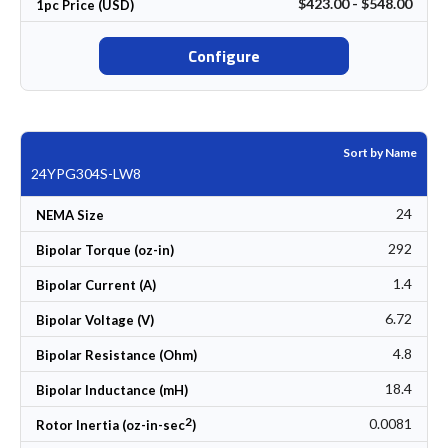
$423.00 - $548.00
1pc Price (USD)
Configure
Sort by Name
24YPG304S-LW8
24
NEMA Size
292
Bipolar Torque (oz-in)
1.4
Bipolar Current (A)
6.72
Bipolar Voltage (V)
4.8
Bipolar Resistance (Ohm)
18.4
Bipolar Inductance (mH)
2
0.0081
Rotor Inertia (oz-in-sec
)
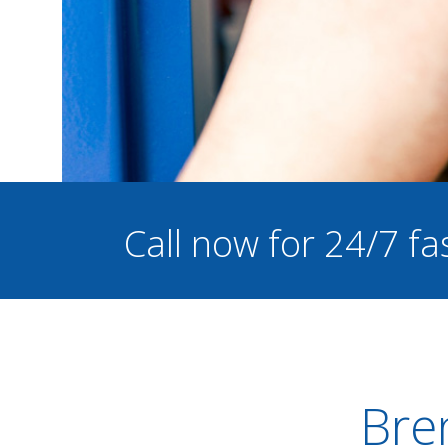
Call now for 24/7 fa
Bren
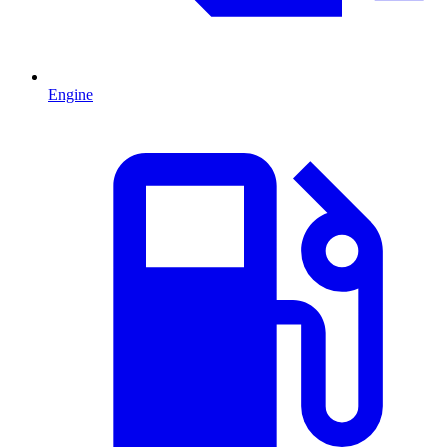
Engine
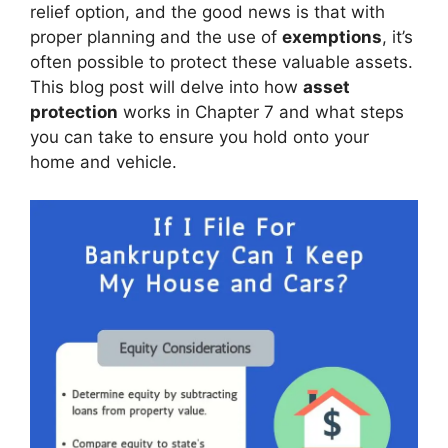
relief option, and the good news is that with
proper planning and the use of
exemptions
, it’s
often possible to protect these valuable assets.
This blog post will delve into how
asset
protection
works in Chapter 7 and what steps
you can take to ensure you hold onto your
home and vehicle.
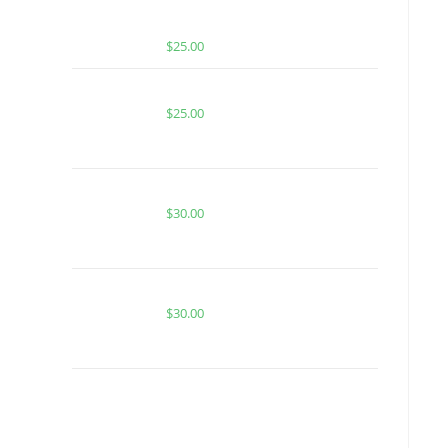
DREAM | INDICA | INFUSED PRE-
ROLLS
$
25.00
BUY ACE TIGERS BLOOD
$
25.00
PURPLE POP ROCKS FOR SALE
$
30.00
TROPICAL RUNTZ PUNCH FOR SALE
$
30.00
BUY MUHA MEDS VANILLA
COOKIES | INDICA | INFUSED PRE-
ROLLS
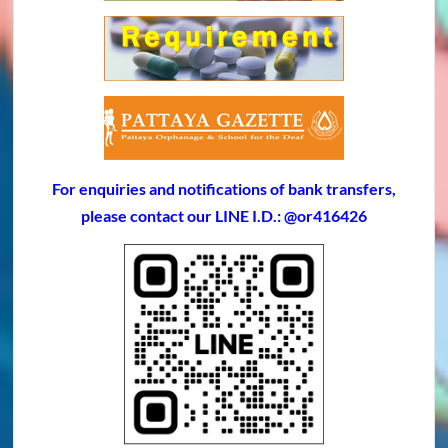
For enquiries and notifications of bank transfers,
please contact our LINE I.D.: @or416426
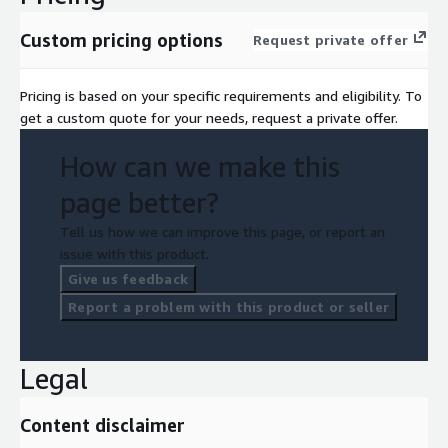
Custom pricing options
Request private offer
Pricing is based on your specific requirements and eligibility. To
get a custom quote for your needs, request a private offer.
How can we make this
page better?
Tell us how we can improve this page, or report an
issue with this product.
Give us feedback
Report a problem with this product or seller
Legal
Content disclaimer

OBJETIVO DO EXERCÍCIO:
Filtre as linhas acima e copie todas as que contêm a palavra "SALE".

RESPOSTA DO EXERCÍCIO:
PURPLE POP ROCKS FOR SALE
TROPICAL RUNTZ PUNCH FOR SALE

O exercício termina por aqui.